Dalam sebuah studi kasus, penelitian tentang ekstrak kembang telang ternyata menghasilkan 25 senyawa phytocomp dari etanolnya. Di dalamnya juga terdapat asam linolenat dan asam palmitat yang cukup manjur sebagai salah satu campuran untuk meringankan depresi dan stress.

Asam linolenat juga dapat mengontrol kolesterol dalam darah, sehingga dapat pula sebagai pelindung sistem saraf pusat dari kerusakan. Asam palmitat  besifat antioksidan yang salah satu fungis pentingnya sebagai elemen antidepresan.

3. Antioksidan yang Baik untuk Tubuh

Keberadaan antioksidan dapat melindungi sel sehat dalam tubuh agar bisa berfungsi normal. Salah satu tumbuhan yang cukup baik sebagai penyumbang antioksidan adalah bunga teleng.

Ekstrak metanol dalam kembang teleng sangat baik digunakan sebagai sumber antioksidan tubuh. Jika digunakan dalam jangka panjang, maka manfaatnya dapat mencegah dan mengurangi penyakit degeneratif.
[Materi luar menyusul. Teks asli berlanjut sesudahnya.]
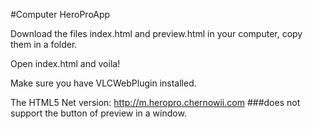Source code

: #Computer HeroProApp

Download the files index.html and preview.html in your computer, copy them in a folder.

Open index.html and voila!

Make sure you have VLCWebPlugin installed.

The HTML5 Net version: http://m.heropro.chernowii.com ###does not support the button of preview in a window.
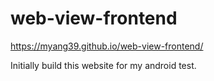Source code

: # web-view-frontend
https://myang39.github.io/web-view-frontend/

Initially build this website for my android test.

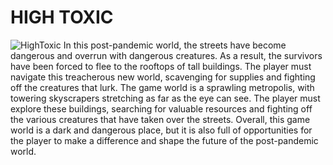 # HIGH TOXIC
![HighToxic](https://user-images.githubusercontent.com/44000056/215908046-1ed67980-94b5-492d-8f6c-d11b7def100a.png)
In this post-pandemic world, the streets have become dangerous and overrun with dangerous creatures. As a result, the survivors have been forced to flee to the rooftops of tall buildings. The player must navigate this treacherous new world, scavenging for supplies and fighting off the creatures that lurk. The game world is a sprawling metropolis, with towering skyscrapers stretching as far as the eye can see. The player must explore these buildings, searching for valuable resources and fighting off the various creatures that have taken over the streets. Overall, this game world is a dark and dangerous place, but it is also full of opportunities for the player to make a difference and shape the future of the post-pandemic world.


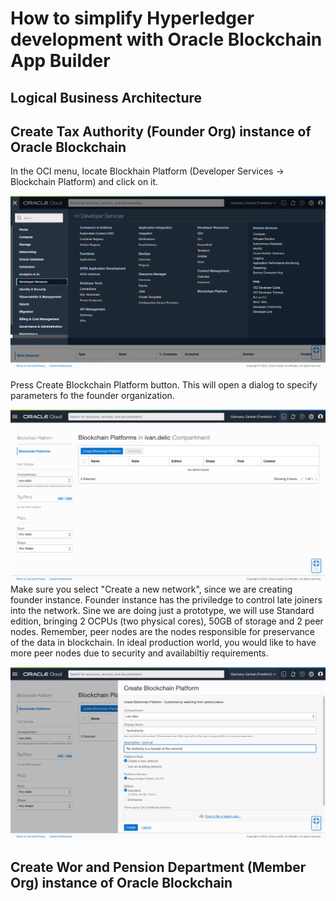 # How to simplify Hyperledger development with Oracle Blockchain App Builder 

## Logical Business Architecture

## Create Tax Authority (Founder Org) instance of Oracle Blockchain
In the OCI menu, locate Blockhain Platform (Developer Services -> Blockchain Platform) and click on it.      

![Menu](images/general-menu-1.png)

Press Create Blockchain Platform button. This will open a dialog to specify parameters fo the founder organization.

![Create Founder](images/founder-create-1.png)
Make sure you select "Create a new network", since we are creating founder instance. Founder instance has the priviledge to control late joiners into the network. Sine we are doing just a prototype, we will use Standard edition, bringing 2 OCPUs (two physical cores), 50GB of storage and 2 peer nodes. Remember, peer nodes are the nodes responsible for preservance of the data in blockchain. In ideal production world, you would like to have more peer nodes due to security and availabiltiy requirements.

![Create Founder](images/founder-create-2.png)

## Create Wor and Pension Department (Member Org) instance of Oracle Blockchain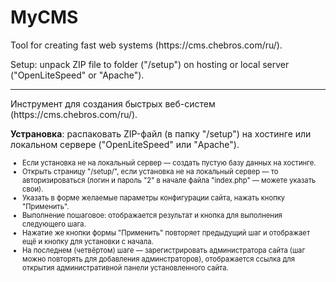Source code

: # MyCMS
<p>Tool for creating fast web systems (https://cms.chebros.com/ru/).
<p>Setup: unpack ZIP file to folder ("/setup") on hosting or local server ("OpenLiteSpeed" or "Apache").
<hr>
<p>Инструмент для создания быстрых веб-систем (https://cms.chebros.com/ru/).
<p><b>Устрановка</b>: распаковать ZIP-файл (в папку "/setup") на хостинге или локальном сервере ("OpenLiteSpeed" или "Apache").
<ul style="font-size:80%">
 <li>Если установка не на локальный сервер — создать пустую базу данных на хостинге.
 <li>Открыть страницу "/setup/", если установка не на локальный сервер — то авторизироваться (логин и пароль "2" в начале файла "index.php" — можете указать свои).
 <li>Указать в форме желаемые параметры конфигурации сайта,  нажать кнопку "Применить".
 <li>Выполнение пошаговое: отображается результат и кнопка для выполнения следующего шага.
 <li>Нажатие же кнопки формы "Применить" повторяет предыдущий шаг и отображает ещё и кнопку для установки с начала.
 <li>На последнем (четвёртом) шаге — зарегистрировать администратора сайта (шаг можно повторять для добавления админстраторов), отображается ссылка для открытия административной панели установленного сайта.
</ul>
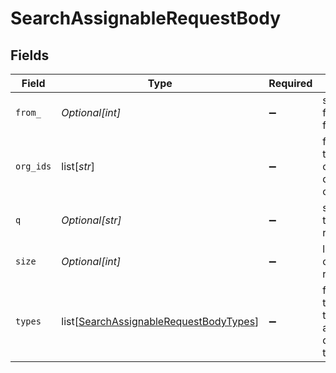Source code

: # SearchAssignableRequestBody


## Fields

| Field                                                                                                 | Type                                                                                                  | Required                                                                                              | Description                                                                                           |
| ----------------------------------------------------------------------------------------------------- | ----------------------------------------------------------------------------------------------------- | ----------------------------------------------------------------------------------------------------- | ----------------------------------------------------------------------------------------------------- |
| `from_`                                                                                               | *Optional[int]*                                                                                       | :heavy_minus_sign:                                                                                    | start results from an offset for pagination                                                           |
| `org_ids`                                                                                             | list[*str*]                                                                                           | :heavy_minus_sign:                                                                                    | filter results to specific organizations. defaults to all orgs                                        |
| `q`                                                                                                   | *Optional[str]*                                                                                       | :heavy_minus_sign:                                                                                    | search query to filter results                                                                        |
| `size`                                                                                                | *Optional[int]*                                                                                       | :heavy_minus_sign:                                                                                    | limit number of results to return                                                                     |
| `types`                                                                                               | list[[SearchAssignableRequestBodyTypes](../../models/operations/searchassignablerequestbodytypes.md)] | :heavy_minus_sign:                                                                                    | filter results to specific types of assignables. defaults to all types                                |
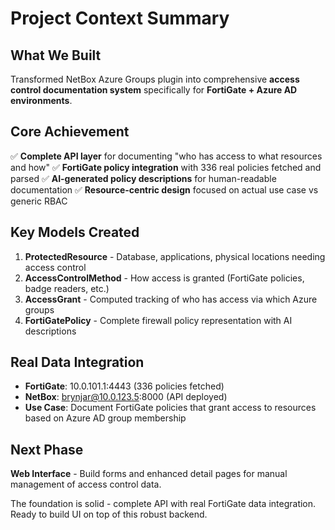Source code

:# Project Context Summary

## What We Built
Transformed NetBox Azure Groups plugin into comprehensive **access control documentation system** specifically for **FortiGate + Azure AD environments**.

## Core Achievement  
✅ **Complete API layer** for documenting "who has access to what resources and how"
✅ **FortiGate policy integration** with 336 real policies fetched and parsed
✅ **AI-generated policy descriptions** for human-readable documentation
✅ **Resource-centric design** focused on actual use case vs generic RBAC

## Key Models Created
1. **ProtectedResource** - Database, applications, physical locations needing access control
2. **AccessControlMethod** - How access is granted (FortiGate policies, badge readers, etc.)  
3. **AccessGrant** - Computed tracking of who has access via which Azure groups
4. **FortiGatePolicy** - Complete firewall policy representation with AI descriptions

## Real Data Integration
- **FortiGate**: 10.0.101.1:4443 (336 policies fetched)
- **NetBox**: brynjar@10.0.123.5:8000 (API deployed)
- **Use Case**: Document FortiGate policies that grant access to resources based on Azure AD group membership

## Next Phase
**Web Interface** - Build forms and enhanced detail pages for manual management of access control data.

The foundation is solid - complete API with real FortiGate data integration. Ready to build UI on top of this robust backend.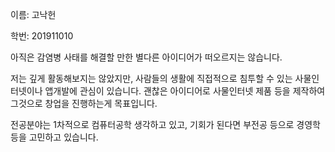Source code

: 이름: 고낙헌

학번: 201911010



아직은 감염병 사태를 해결할 만한 별다른 아이디어가 떠오르지는 않습니다.

저는 깊게 활동해보지는 않았지만, 사람들의 생활에 직접적으로 침투할 수 있는 사물인터넷이나 앱개발에 관심이 있습니다. 괜찮은 아이디어로 사물인터넷 제품 등을 제작하여 그것으로 창업을 진행하는게 목표입니다.

전공분야는 1차적으로 컴퓨터공학 생각하고 있고, 기회가 된다면 부전공 등으로 경영학 등을 고민하고 있습니다.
4. Dapat Mempercepat Penyembuhan  Luka

Manfaat lainnya dari kembang telang yakni sebagai sarana penyembuhan luka yang lebih cepat. Salah satu kandungan ekstraknya yang bernama flavonol glikosida dan senyawa feloniknya ampuh untuk mengurangi rasa sakit karena luka.

 5. Mengurangi Peradangan

Selain sebagai campuran bahan yang bagus untuk penyembuhan luka,   kembang teleng  juga bagus untuk  mengurangi peradangan. Senyawa pada telang mengandung 50 persen asam oleat yang umumnya didapati dari minyak zaitun. Senyawa ini juga baik untuk mengurangi risiko kanker.

6. Menyehatkan jantung

Khasiat lain dari kembang telang yakni bisa mengurangi penyebab naiknya kolesterol. Jika angka hiperlipidemia berkurang, maka tentu akan lebih menyehatkan jantung. Selain itu, bunga telang dipercaya mampu menaikkan kadar grisliserida dalam tubuh.
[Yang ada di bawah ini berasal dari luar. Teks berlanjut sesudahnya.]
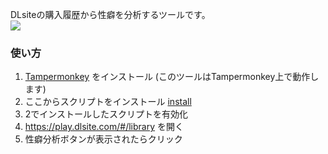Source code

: DLsiteの購入履歴から性癖を分析するツールです。  
![](./img/img1.gif)  

### 使い方
1. [Tampermonkey](https://chromewebstore.google.com/detail/tampermonkey/dhdgffkkebhmkfjojejmpbldmpobfkfo?hl=ja) をインストール (このツールはTampermonkey上で動作します)
2. ここからスクリプトをインストール [install](https://github.com/sushigadaisuki/dlsite_seiheki_analyzer/raw/refs/heads/master/dlsite_seiheki_analyzer.user.js)  
3. 2でインストールしたスクリプトを有効化
4. https://play.dlsite.com/#/library を開く
5. 性癖分析ボタンが表示されたらクリック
7. Mengatasi Gejala Diabetes

Ketika diujikan kepada hewan, kembang telang mampu menyerap gula dalam darah dengan cepat. Hal ini akan membuat angka gula darah pada hewan tersebut berada dalam kadar yang normal, sehingga dapat disimpulkan hal ini juga akan bermanfaat jika digunakan untuk manusia.

8. Membantu mengatasi asma

Ekstrak  kembang telang bisa membantu mengurangi gejala asma dan bronkitis. Banyaknya kandungan antioksidan dan antiasthmatic dipercaya bisa menjadi salah satu alasan untuk terus mengonsumsinya secara teratur.

Cara Membuat Teh Kembang Telang

Untuk dikonsumsi, Anda bisa menggunakan kembang telang sebagai campuran membuat teh. Bagaimana caranya?

  1. Ambil panci berikan air secukupnya. Ambil 1 batang telang untuk 250 ml air. Anda bisa menggandakan jumlah bunganya sesuai air yang direbus.
  2. Campurkan gula batu ke dalam rebusan telang
  3. Tunggu hingga mendidih, sisihkan
  4. Anda dapat menyajikan menu teh, kemudian tuang air rebusan telang
  5. Tambahkan gula atau madu sesuai selera
  6. Teh telang siap dihidangkan

Beragam fakta, cara tanam dan perawatan bunga telang di atas semoga bisa menambah wawasan Anda pada tanaman satu ini.

Tetap perhatikan kesehatan Anda dengan rutin mengkonsumsi kembang telang atau beragam ekstraknya yang sudah banyak tersedia di pasaran.